> **The task**
Answer these questions about the Isolation Forest configuration page, one per line:
(a) What is the default value of numTrees?
(b) What range of values does subsamplingSize accept?
(c) Which component does Method 2 use to configure the parameters?

-- start of Selected extract --

Isolation Forest (iForest) uses the sub-sampling algorithm to detect anomalies. The sub-sampling algorithm is less complex and can be used to identify anomalous points in datasets. iForest is widely used to perform anomaly detection. This topic describes how to configure iForest to detect anomalies.
Configure the component
You can use one of the following methods to configure the parameters of iForest for anomaly detection.
Method 1: Configure the component in Machine Learning Designer
Configure the component parameters on the pipeline page of Machine Learning Designer.
Tab | Parameter | Description |
Field Setting | featureCols | If you have set the vectorCol or tensorCol parameter, this parameter is greyed out. The feature columns that are used for training. Note The featureCols, tensorCol, and vectorCol parameters are mutually exclusive. You can use only one of them to describe the input features of the algorithm. |
groupCols | The array of the group column. | |
tensorCol | If you have set the vectorCol or featureCols parameter, this parameter is greyed out. The name of the tensor column. Note The featureCols, tensorCol, and vectorCol parameters are mutually exclusive. You can use only one of them to describe the input features of the algorithm. | |
vectorCol | If you have set the tensorCol or featureCols parameter, this parameter is greyed out. The name of the vector column. Note The featureCols, tensorCol, and vectorCol parameters are mutually exclusive. You can use only one of them to describe the input features of the algorithm. | |
Parameter Setting | predictionCol | The name of the prediction result column. |
maxOutlierNumPerGroup | The maximum number of outliers per group. | |
maxOutlierRatio | The maximum ratio of outliers that are detected by the algorithm. | |
maxSampleNumPerGroup | The maximum number of samples per group. | |
numTrees | The number of trees in the model. The default value is 100. | |
outlierThreshold | If the score exceeds the specified threshold, the data point is considered an anomalous point. | |
Column name of detail prediction information | The name of the prediction details column. | |
subsamplingSize | The number of rows that are sampled in each tree. The value must be a positive integer. Valid values: 2 to 100000. Default value: 256. | |
numThreads | The number of threads of the component. Default value: 1. | |
Execution Tuning | Number of Workers | The number of nodes. The value must be a positive integer. This parameter must be used with the Memory per worker parameter. Valid values: 1 to 9999. |
Memory per worker, unit MB | The memory size of each node. Unit: MB. The value must be a positive integer. You must specify the value from 1024 to 65536. |
Method 2: Use Python code
Configure the component parameters by using the PyAlink Script component. You can use the PyAlink script component to call Python code. For more information, see PyAlink Script.

-- end of Selected extract --
-- start of Stored rows --

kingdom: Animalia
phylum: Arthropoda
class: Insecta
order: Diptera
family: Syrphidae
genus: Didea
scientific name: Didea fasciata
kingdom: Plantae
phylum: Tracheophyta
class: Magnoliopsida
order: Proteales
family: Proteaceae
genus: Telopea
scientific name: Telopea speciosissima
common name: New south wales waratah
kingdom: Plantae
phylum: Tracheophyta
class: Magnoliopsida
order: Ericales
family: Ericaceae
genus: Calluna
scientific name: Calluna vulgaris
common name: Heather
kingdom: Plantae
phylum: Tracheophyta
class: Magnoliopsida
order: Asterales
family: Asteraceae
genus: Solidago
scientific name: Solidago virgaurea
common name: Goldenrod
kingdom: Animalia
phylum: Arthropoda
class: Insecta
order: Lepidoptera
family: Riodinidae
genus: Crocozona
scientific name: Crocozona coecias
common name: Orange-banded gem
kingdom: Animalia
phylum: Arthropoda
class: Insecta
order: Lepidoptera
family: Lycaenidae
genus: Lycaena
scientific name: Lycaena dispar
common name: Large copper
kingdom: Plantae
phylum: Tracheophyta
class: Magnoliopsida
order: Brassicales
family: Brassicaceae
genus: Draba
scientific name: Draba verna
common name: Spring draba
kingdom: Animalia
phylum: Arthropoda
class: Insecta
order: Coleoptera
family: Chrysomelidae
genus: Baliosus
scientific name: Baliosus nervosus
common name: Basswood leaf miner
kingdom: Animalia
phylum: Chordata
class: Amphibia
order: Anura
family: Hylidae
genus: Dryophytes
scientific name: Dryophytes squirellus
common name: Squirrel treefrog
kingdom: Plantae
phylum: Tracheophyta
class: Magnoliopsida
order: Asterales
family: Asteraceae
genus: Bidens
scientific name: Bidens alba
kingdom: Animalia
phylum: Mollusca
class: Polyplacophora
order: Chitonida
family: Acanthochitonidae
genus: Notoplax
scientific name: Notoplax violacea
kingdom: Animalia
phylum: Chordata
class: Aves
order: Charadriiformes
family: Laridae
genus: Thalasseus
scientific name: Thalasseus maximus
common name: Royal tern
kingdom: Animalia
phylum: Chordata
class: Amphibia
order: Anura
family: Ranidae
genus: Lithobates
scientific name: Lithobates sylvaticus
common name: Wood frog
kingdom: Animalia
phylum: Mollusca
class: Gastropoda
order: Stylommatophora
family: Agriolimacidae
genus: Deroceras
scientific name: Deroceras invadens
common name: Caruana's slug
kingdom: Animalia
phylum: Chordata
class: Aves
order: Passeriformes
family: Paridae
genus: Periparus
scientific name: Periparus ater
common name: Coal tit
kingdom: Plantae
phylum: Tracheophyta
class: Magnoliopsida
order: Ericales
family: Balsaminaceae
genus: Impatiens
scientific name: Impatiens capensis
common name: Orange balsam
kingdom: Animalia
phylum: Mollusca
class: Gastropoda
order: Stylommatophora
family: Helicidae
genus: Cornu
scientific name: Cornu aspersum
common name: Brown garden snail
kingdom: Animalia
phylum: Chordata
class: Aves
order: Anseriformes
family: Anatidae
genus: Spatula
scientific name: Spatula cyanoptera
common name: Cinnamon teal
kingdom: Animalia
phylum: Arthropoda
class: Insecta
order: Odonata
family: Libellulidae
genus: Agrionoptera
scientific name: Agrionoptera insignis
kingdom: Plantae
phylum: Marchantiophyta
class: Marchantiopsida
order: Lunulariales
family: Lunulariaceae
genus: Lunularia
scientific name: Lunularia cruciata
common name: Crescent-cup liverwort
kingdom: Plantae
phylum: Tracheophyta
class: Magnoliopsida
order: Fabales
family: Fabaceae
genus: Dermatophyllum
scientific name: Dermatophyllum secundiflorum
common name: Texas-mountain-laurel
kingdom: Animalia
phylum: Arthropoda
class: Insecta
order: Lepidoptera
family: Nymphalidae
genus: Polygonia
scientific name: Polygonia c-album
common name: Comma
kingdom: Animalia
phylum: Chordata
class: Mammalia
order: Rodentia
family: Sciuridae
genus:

-- end of Stored rows --

> **Full solution**
(a) 100
(b) 2 to 100000
(c) The PyAlink Script component